A Dutch study including 101 patients previously hospitalized with moderate and severe pneumonia, assessed the relationship between HR-QoL, measured with SF-36, and perceived dyspnea and pulmonary function. The findings suggest significant impairment across all SF-36 domains in comparison with general healthy population. However, the correlation of these domains with pulmonary function was weak, implying that HR-QoL is determined by more features than SF-36 may capture38. The additional value of our study is use of both EQ-5D-5L and SF-36 to determine HR-QoL. Our findings suggest that both scales were associated similarly with frailty-resilience phenotypes. Furthermore, HR-QoL was chosen as a relevant clinical outcome, as two definitions of PACS quote important impact of PACS symptoms on everyday functioning2,39.

This study also addressed intrinsic capacity that has been promoted by World Health Organization through the Integrated Care of Older People (ICOPE) strategy27. IC is usually described as “the composite of all physical and mental attributes on which an individual can draw”19,40. Both non-resilient phenotypes had a higher risk of impaired IC, underlying the importance of multidisciplinary and multidimensional evaluation of all five IC functional domains in people who are screened for PACS. In the current literature, IC construct is perceived as evolution of the frailty concept, that depicts the continuum of aging trajectory19. It is argued that IC trajectories in the COVID-19 era may be used as a tool to inform clinical decision making and proper interventions in the vulnerable populations41.

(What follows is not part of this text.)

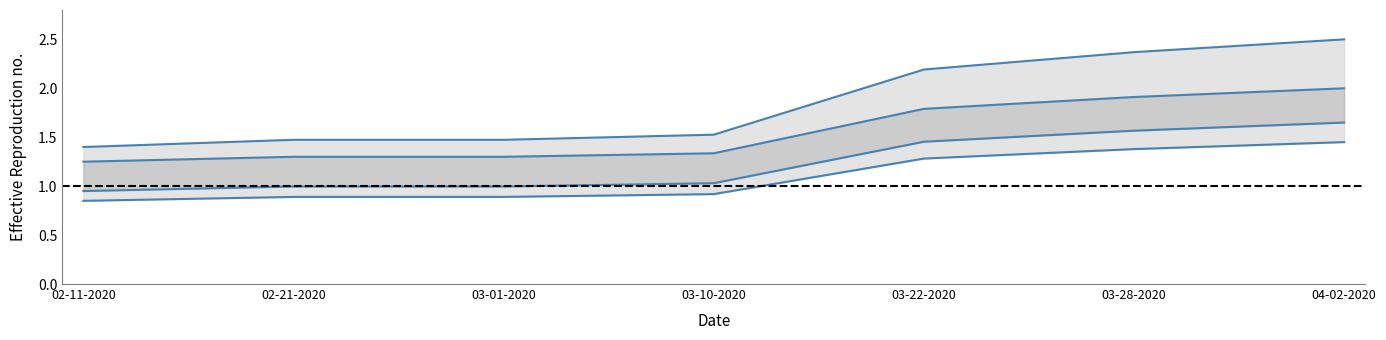

The value of Upper outer bound at 03-22-2020 is 3.2. True or false?

False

Several limitations can be acknowledged and are intrinsic to the observational and cross-sectional nature of the study design. Secondly, survival bias cannot be ignored, as some reports show that almost 30% of patients with COVID-19 who were discharged alive from the hospital, died shortly during the follow-up or were re-admitted to hospital for other reasons42,43. Thirdly, although our sample size is not small, the characteristics of our study population cannot be generalized to all people who had COVID-19 or are from different geographical areas. Fourthly, we included only people who were willing or able to complete electronic questionnaires, therefore bias related to digital divide cannot be excluded.

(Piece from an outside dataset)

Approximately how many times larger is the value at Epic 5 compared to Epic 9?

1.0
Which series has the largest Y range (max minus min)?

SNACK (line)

The point of strength of this study is the patient centered approach which attempted to characterized quality of life and well-being according to patients’ physical and psychological vulnerability.

In conclusion, these data shows that frailty-resilience construct characterizes health status and well-being of people previously hospitalized for severe COVID-19. Resilience is complementary to frailty in the identification of clinical phenotypes with different impacts on relevant clinical outcomes including different measures of wellness and HRQoL. Frailty and resilience may be evaluated in people with PACS to identify vulnerable individuals that require suitable interventions.